Stored records
******
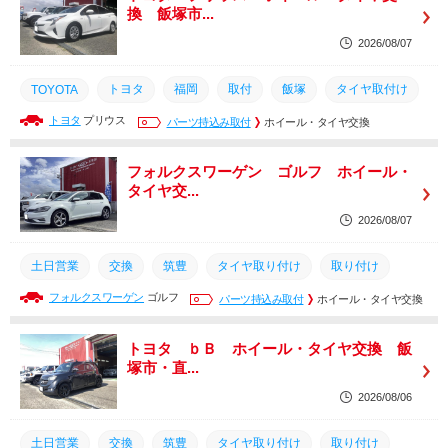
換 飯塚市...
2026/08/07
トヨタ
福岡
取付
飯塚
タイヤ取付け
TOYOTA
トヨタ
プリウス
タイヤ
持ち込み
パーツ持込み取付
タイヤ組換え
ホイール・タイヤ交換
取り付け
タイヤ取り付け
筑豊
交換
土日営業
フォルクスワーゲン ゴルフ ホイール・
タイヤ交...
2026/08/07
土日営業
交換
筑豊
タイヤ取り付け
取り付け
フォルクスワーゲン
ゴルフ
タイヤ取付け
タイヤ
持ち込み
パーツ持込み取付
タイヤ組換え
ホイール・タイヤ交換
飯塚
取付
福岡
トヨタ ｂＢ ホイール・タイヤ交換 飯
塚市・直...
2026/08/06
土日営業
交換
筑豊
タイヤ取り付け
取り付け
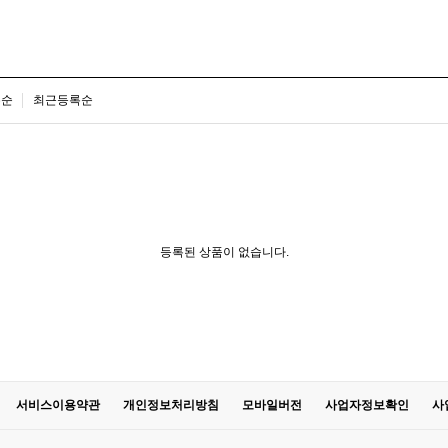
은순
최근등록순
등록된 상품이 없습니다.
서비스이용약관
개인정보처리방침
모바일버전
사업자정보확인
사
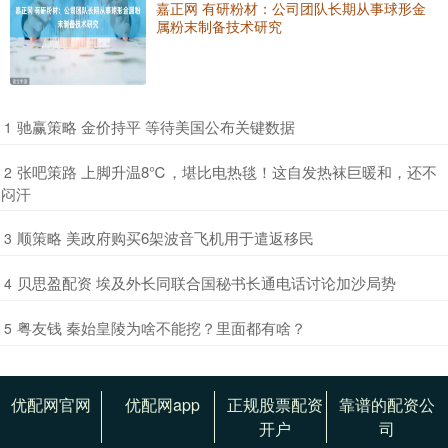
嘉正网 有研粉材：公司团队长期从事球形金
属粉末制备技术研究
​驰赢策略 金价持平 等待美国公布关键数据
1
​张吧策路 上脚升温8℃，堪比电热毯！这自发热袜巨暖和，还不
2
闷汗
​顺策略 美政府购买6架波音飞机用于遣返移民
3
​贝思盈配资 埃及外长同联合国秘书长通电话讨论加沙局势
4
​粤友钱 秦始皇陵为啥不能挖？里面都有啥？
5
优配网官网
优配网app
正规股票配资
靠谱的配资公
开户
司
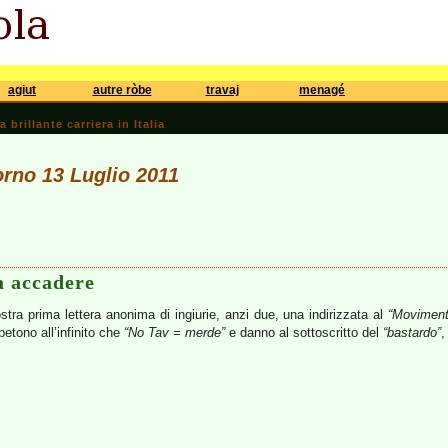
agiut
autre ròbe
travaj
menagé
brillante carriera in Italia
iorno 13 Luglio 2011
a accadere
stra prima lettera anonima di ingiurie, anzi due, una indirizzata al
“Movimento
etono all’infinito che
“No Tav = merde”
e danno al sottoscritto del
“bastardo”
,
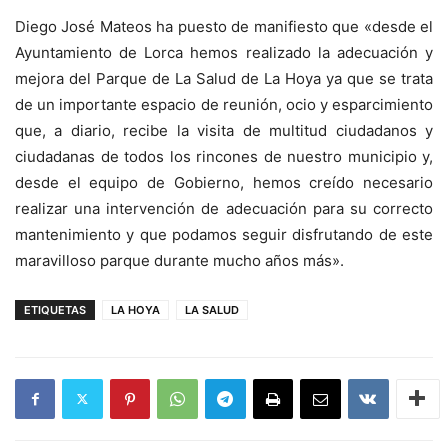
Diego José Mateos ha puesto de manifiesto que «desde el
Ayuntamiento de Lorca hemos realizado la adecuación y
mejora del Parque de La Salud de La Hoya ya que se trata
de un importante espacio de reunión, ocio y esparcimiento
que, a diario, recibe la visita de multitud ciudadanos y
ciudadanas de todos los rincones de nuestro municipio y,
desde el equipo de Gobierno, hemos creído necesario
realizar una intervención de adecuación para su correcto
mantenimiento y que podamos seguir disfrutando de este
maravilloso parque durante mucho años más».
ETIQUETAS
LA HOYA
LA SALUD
******
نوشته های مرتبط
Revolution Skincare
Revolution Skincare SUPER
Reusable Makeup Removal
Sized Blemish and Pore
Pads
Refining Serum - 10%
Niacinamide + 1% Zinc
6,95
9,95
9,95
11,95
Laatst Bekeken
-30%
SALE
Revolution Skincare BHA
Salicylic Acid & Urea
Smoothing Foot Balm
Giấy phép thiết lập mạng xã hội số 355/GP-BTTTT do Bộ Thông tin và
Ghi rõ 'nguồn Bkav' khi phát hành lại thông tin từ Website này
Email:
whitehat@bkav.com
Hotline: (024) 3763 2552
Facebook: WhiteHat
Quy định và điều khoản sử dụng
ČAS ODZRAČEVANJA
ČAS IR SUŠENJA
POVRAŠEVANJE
******
# Task goal
Beginning at the line with "Facebook: WhiteHat" and ending at the line with "POVRAŠEVANJE", reproduce each line of the data above exactly, and add no other lines.

# Expected answer
Facebook: WhiteHat
Quy định và điều khoản sử dụng
ČAS ODZRAČEVANJA
ČAS IR SUŠENJA
POVRAŠEVANJE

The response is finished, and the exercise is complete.